3. What happens after I have an abortion procedure? There are both physical and emotional risks and side effects associated with abortion procedures, including:
• Damage to organs, anesthesia complications, and even death2,3,4,5
• Depression, anxiety, guilt, grief, and anger6,7,8,9

Scientific evidence indicates that abortion is more likely to be associated with negative psychological outcomes when compared to miscarriage or carrying an unintended pregnancy to term.10,11,12,13,14
It might feel like abortion is the only answer right this minute, but before you make a decision, get the facts about how an abortion might impact your life, both now and later.

FREE counseling is available at The Pregnancy Clinic. Call or come in to speak with someone who is not connected to your situation financially, prior to scheduling an appointment for an abortion.

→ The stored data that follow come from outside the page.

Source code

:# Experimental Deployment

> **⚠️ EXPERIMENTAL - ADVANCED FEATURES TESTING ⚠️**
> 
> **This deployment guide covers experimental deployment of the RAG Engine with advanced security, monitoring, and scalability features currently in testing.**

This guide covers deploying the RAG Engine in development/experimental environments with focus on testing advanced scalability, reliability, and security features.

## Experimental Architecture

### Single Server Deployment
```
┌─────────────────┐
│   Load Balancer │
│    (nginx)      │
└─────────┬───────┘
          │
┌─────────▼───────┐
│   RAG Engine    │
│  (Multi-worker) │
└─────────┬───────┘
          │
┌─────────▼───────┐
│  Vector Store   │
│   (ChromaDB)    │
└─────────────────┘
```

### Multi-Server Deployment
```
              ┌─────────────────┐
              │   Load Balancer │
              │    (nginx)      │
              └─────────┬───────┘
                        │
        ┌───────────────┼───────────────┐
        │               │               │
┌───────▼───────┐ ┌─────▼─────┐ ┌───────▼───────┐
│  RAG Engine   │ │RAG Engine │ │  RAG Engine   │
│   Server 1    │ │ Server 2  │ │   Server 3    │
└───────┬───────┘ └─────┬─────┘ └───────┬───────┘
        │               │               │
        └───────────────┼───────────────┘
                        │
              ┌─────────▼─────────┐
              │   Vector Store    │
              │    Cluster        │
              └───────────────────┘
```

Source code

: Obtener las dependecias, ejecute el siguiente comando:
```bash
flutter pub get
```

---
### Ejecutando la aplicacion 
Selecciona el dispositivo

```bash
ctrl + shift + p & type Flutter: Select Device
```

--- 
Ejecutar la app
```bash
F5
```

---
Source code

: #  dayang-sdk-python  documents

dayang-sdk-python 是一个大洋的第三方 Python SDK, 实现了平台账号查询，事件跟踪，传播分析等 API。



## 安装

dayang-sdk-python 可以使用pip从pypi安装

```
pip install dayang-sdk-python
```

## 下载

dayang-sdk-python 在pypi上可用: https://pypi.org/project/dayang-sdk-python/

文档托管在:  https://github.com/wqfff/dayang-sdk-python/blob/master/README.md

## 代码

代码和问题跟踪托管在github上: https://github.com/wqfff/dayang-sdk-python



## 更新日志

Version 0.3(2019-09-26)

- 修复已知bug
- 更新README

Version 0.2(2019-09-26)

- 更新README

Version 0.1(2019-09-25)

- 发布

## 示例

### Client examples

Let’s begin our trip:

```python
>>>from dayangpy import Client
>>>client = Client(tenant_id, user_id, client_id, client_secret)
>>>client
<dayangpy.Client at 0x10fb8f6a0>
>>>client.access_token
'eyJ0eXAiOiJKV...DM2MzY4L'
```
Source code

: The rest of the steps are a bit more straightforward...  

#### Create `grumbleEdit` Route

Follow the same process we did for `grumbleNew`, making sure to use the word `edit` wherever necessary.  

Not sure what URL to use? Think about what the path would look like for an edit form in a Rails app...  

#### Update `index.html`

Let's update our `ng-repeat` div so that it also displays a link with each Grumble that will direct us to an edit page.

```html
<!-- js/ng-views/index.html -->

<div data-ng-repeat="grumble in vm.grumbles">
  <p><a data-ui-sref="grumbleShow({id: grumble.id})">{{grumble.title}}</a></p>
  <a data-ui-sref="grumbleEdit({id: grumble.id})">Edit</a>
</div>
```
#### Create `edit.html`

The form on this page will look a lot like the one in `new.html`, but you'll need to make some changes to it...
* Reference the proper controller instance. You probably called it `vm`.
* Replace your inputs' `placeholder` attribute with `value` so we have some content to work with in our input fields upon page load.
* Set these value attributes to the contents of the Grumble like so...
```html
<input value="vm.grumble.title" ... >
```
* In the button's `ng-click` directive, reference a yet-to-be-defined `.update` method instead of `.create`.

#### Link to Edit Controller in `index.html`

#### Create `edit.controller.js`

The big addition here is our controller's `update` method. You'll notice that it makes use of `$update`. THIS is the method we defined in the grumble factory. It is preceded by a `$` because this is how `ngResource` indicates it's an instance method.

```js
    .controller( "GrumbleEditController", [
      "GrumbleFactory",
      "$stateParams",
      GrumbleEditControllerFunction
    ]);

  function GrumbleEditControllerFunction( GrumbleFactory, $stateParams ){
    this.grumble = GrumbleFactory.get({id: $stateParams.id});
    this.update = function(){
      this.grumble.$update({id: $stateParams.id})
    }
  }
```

1. Wilcox AJ, Weinberg CR, O’Connor JF, et al. Incidence of early loss of pregnancy. N Engl J Med. Jul 28 1988;319(4):189-94. Petrozza, John C. “Recurrent Early Pregnancy Loss.” Recurrent Early Pregnancy Loss. Medscape Web site. http://emedicine.medscape.com/article/260495-overview Accessed August 6, 2013.
2. Paul M, Lichtenberg S, Borgatta L, Grimes DA, Stubblefield PG, Creinin MD, eds. Management of Unintended and Abnormal Pregnancy: Comprehensive Abortion Care. UK:Wiley-Blackwell; 2009.
3. Katz V, et al. Comprehensive Gynecology. 5th ed. Philadelphia: Mosby-Elsevier; 2007.
4. Induced Abortion, Patient Education Pamphlet. American Congress of Obstetricians and Gynecologists. November 2008.
5. Dilation & Curettage, Patient Education Pamphlet. American Congress of Obstetricians and Gynecologists. December 2005.
6. Cougle JR, et al. Depression associated with abortion and childbirth: a long-term analysis of the NLSY cohort. Med Sci Monit. 2003;9(4):105-12.
7. Fergusson DM, et al. Abortion in young women and subsequent mental health. J Child Psychol Psychiatry. 2006;47(1):16-24.
8. Pedersen W. Abortion and depression: a population-based longitudinal study of young women. Scand J Public Health. 2008;36(4):424-8.
9. Rees DI, Sabia JJ. The relationship between abortion and depression: new evidence from the Fragile Families and Child Wellbeing Study. Med Sci Monit. 2007;13(10):430-6.
10. Coleman PK. Resolution of unwanted pregnancy during adolescence through abortion versus childbirth: individual and family predictors and psychological consequences. J Youth Adolesc. 2006;35:903-11.
11. Reardon DC, Coleman PK, Cougle J. Substance use associated with prior history of abortion and unintended birth: a national cross sectional cohort study. Am J Drug Alcohol Abuse. 2004;26:369-83.
12. Cougle J, Reardon DC, Coleman PK. Generalized anxiety associated with unintended pregnancy: a cohort study of the 1995 National Survey of Family Growth. J Anxiety Disord. 2005;19(10):137-42.
13. Broen AN, Moum T, Bodtker AS, Ekeberg O. Psychological impact on women of miscarriage versus induced abortion: a 2-year follow-up study. Psychosom Med. 2004;66(2):265-71
14. Broen AN, Moum T, Bodtker AS, Ekeberg O. The course of mental health after miscarriage and induced abortion: a longitudinal, five-year follow-up study. BMC Med. 2005;3:18.